Turbinas

ABC – 30/08/15 – JON JUARISTI

Jon Juaristi
Jon Juaristi

· Sin los consensos pragmáticos de las castas, la única política posible es la guerra civil.

Mientras conversamos, como diría Antonio Machado, sobre esperanzas e impaciencias, Juan Pablo Fusi, que ha pasado el verano preparando su discurso de ingreso en la Real Academia de la Historia, rescata una metáfora aplicada por otro Antonio (Maura) a la política de la Restauración, pero válida también para el presente: «meter una turbina en el estercolero». Y es que, en efecto, la materia inmunda vuela hoy en todas direcciones y a través del espacio y del tiempo, pues no se trata sólo de desmantelar lo que queda del sistema, sino de enguarrar su historia. Toca una fase kaliyuga, habría dicho Ortega. Un tiempo de destrucción.

Todo tiene su momento: «su tiempo el destruir y su tiempo el edificar» ( Eclesiastés, 3,3). Construir requiere acuerdos, consensos de las élites políticas. El primero y más fundamental, el acuerdo sobre la forma de gobierno. En España, la aceptación de la forma monárquica fue previa a la Ley para la Reforma Política, a la amnistía y, obviamente, a las elecciones a Cortes Constituyentes de junio de 1977. Sin aquel acuerdo tácito e informal, pero tan sólido como un buen pacto entre caballeros (aunque no todos los pactantes lo fueran, ni mucho menos), la transición democrática habría resultado imposible. Se habría dado otra transición a no se sabe qué. Afortunadamente, nos la ahorraron.

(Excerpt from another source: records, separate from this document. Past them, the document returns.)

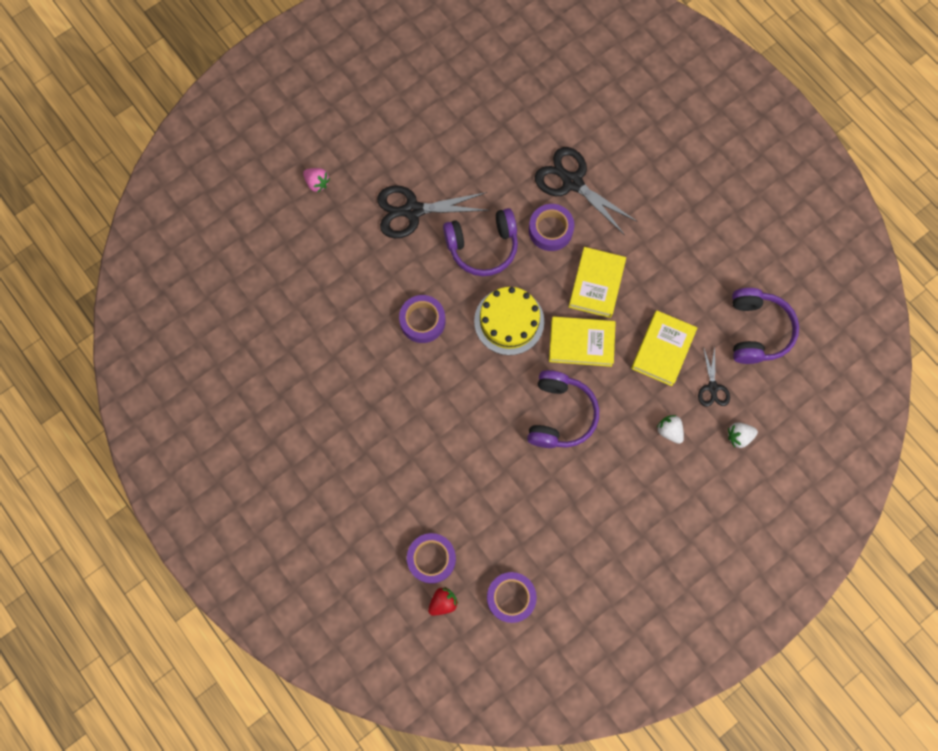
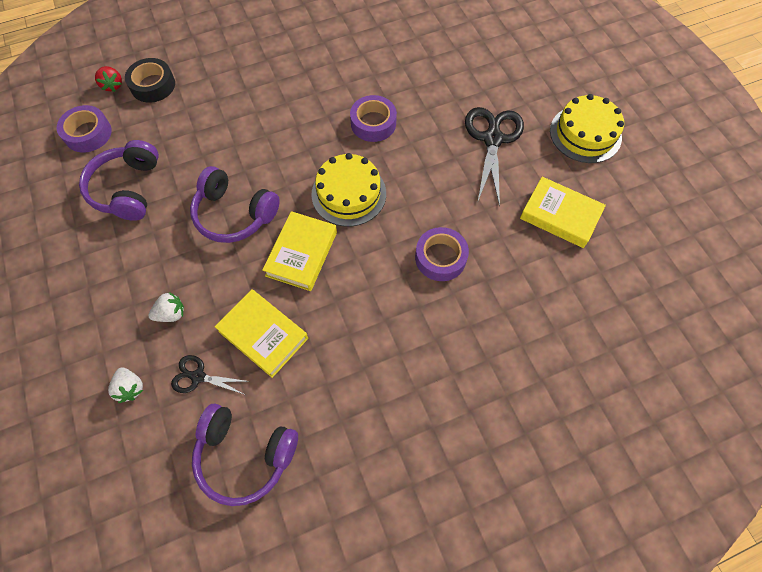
camera: 105 degrees right, 10 degrees down
pink strawberry [303,168,330,193] -> none
purple tape [407,533,456,584] -> black tape [125,58,175,103]
purple headphones [443,208,518,276] -> purple headphones moved to [79,140,159,221]
black scissors [535,147,638,235] -> none
yellow book [569,247,626,318] -> yellow book moved to [520,177,606,248]
white strawberry [728,422,758,448] -> white strawberry turned 150 degrees clockwise [108,367,143,403]
none -> yellow cake [550,94,624,163]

Ahora los populistas hablan de una monarquía impuesta por el ejército. Mentira. A la monarquía autoritaria impuesta por Franco sucedió una monarquía democratizadora sostenida por las élites políticas del régimen y de la oposición antifranquista. Y por el ejército, claro está. Y, después, sólo después, por los sindicatos, las chirigotas de Cádiz y los clubs de fútbol modesto. Aquel modelo de construcción de un nuevo consenso nacional se asemejaba al de la Restauración, que comenzó con un pronunciamiento militar y siguió con un acuerdo de las élites que implicaba la cancelación de la fórmula del pronunciamiento mediante la aceptación de la forma monárquica y su consiguiente sometimiento a una constitución liberal. Sin embargo, la fórmula del consenso previo y tácito sobre la forma de gobierno la tomó Cánovas de la III República francesa, no de restauración monárquica alguna. En 1871, Thiers había afirmado que sólo la República podía unir a los franceses. Con lo de «franceses» no se refería a todos los habitantes del Hexágono, sino sólo a los notables, a las élites de los partidos. Y acertó: los notables legitimistas, orleanistas y bonapartistas aceptaron (tácitamente) la República.

Así se construyen los consensos nacionales: evitando pragmáticamente el recurso generalizado a la violencia sectaria. Las élites de la oposición antifranquista probablemente no se acordaban de Cánovas ni de Sagasta, pero sí, pues muchos de sus dirigentes más veteranos habían vivido el exilio en Francia, del De Gaulle de 1958 y de los difíciles comienzos de la Quinta República, con el país al borde de la guerra civil. Lo que quizá no supieran es que, en dicha circunstancia, De Gaulle se acordó del Thiers de 1871, cuando ofreció a los franceses la República (o sea, el consenso tácito y pasivamente otorgado) como condición previa a la constitución. Tales consensos preconstitucionales, expresiones primerizas de pactos de urgencia, son los que evitan la caída de los pueblos en el estado de naturaleza, al que los pueblos llegarían por sí mismos, de mil amores y a toda prisa, si no fuera por el pasteleo marrullero y pragmático de eso que llaman la casta. Y es que si hay algo más deletéreo para las libertades políticas que la corrupción, son los comités de salud pública que montan los especialistas en sumergir turbinas en los estercoleros.